Reveal (Center for Investigative Reporting): Amy Julia Harris and Shoshana Walter report that former patients of the drug rehab program Recovery Connections Community in North Carolina are suing for years of unpaid labor as caregivers in adult care homes. The suit comes after a Reveal investigation found that the rehab patients regularly worked more than 80 hours per week without pay, while the program’s founders “used the rehab program to fuel a lavish lifestyle.” According to the article, the rehab program marketed itself to poor and desperate people struggling with addition, who were promised help in exchange for their labor. Many patients were sent to the rehab program as a condition of their probations. Harris and Walter write: “The businesses paid Recovery Connections a ‘sub-market rate’ for the workers, despite knowing that rehab patients worked long hours and wouldn’t receive any pay for their work, the complaint said. The rates were so low, the complaint said, that they threatened to drive down wages for the entire industry.”

The Post and Courier: Hannah Alani reports on the experience of hourly workers who faced evacuations due to Hurricane Florence, highlighting concerns about lost income and fears of losing one’s job altogether.
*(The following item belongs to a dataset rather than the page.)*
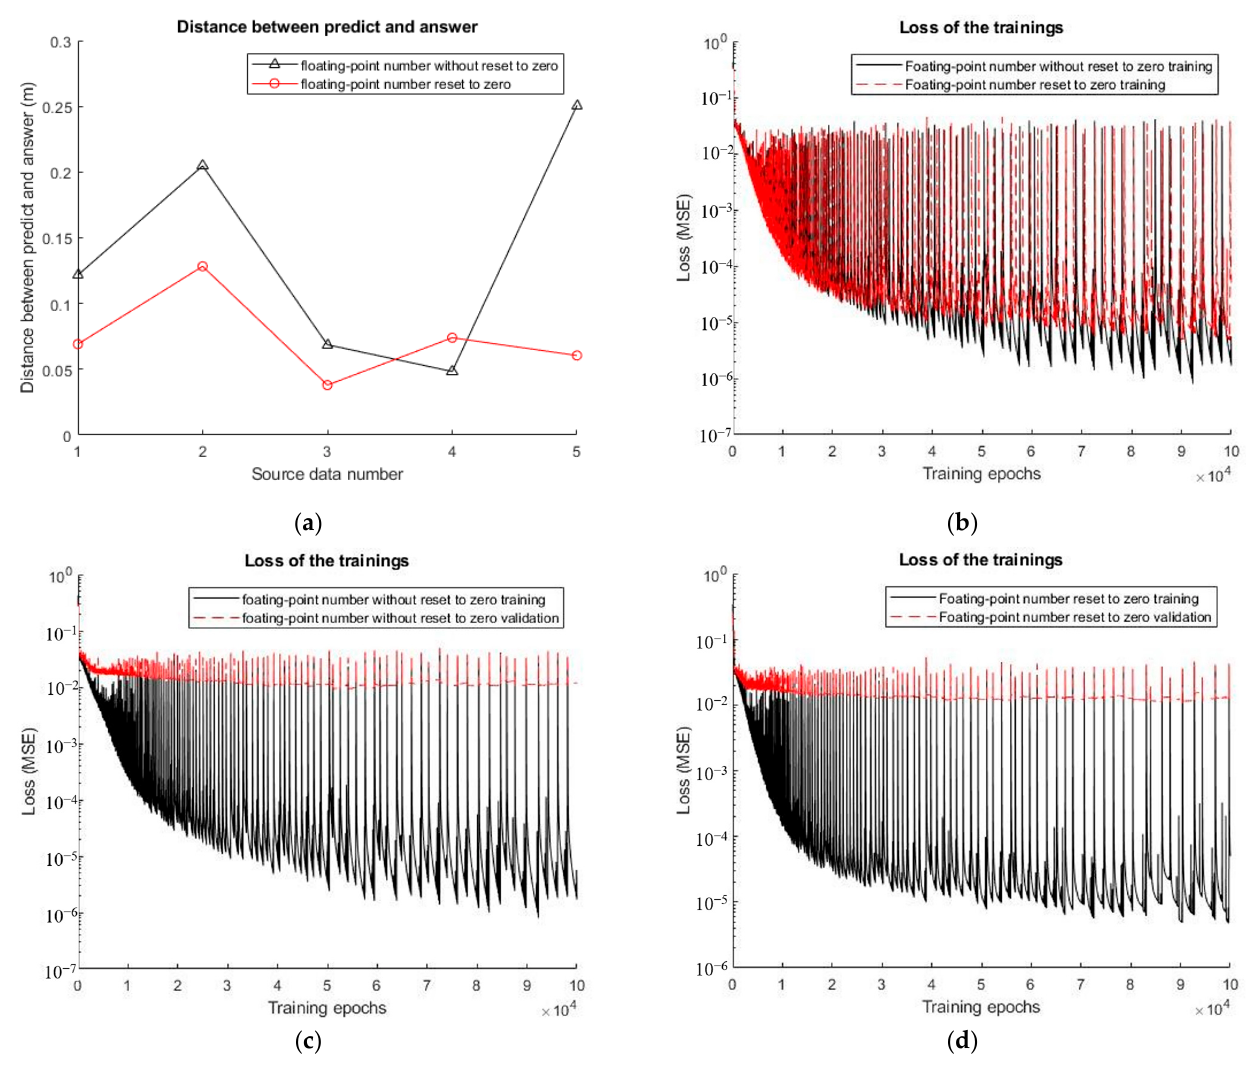
Figure 10. ( a ) Prediction errors obtained before and after floating-point number preprocessing. ( b ) Training epochs obtained before and after the “floating-point number” process. ( c ) Verification training epoch obtained before floating-point number preprocessing. ( d ) Verification training epoch obtained after floating-point number preprocessing.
She interviewed a number of workers, including Kristen Kornbluth, a restaurant worker in Charleston, who said: “There’s no way I’m going. It’ll make me look not dependable. I don’t want to leave anybody in a hard spot.” Harper Howell, a bartender in Charleston, said: “If you’re not present, you’re not getting paid. That’s the downfall of working in our industry.” Alani writes: “Hourly workers up and down the coast grappled not only with the anxieties over preparing for the approaching storm but also with the uncertainty over what it might cost them.”
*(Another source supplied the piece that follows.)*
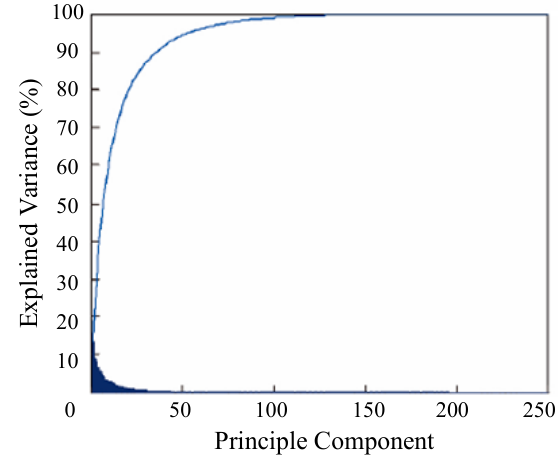
Figure 3. Principal component analysis of features from Conv3-4 on MotorRolling.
Quartz: Simone Stolzoff writes that millennial union membership is on the rise, reporting on Bureau of Labor Statistics data showing that union membership among people younger than 35 is increasing, with almost 400,000 more union members in that age group in 2017 than in 2016. In comparison, the number of union members ages 35 and older has changed little in the last five years. Stolzoff interviewed Steven Pitts, a labor professor at the University of California, who pointed to a number of factors that could explain the trend, including the contraction of job sectors with older union members, like coal mining, and a millennial population that didn’t grow up in the anti-union era of the 70s and 80s. She writes: “Lastly, workers outside of traditionally unionized sectors are forming unions. The push for unionization in newer industries like digital media and coffee shops has given younger folks more access to resources for organizing. But Pitts also believes young people’s desire to unionize has gone up as the purchasing power of their income has gone down.”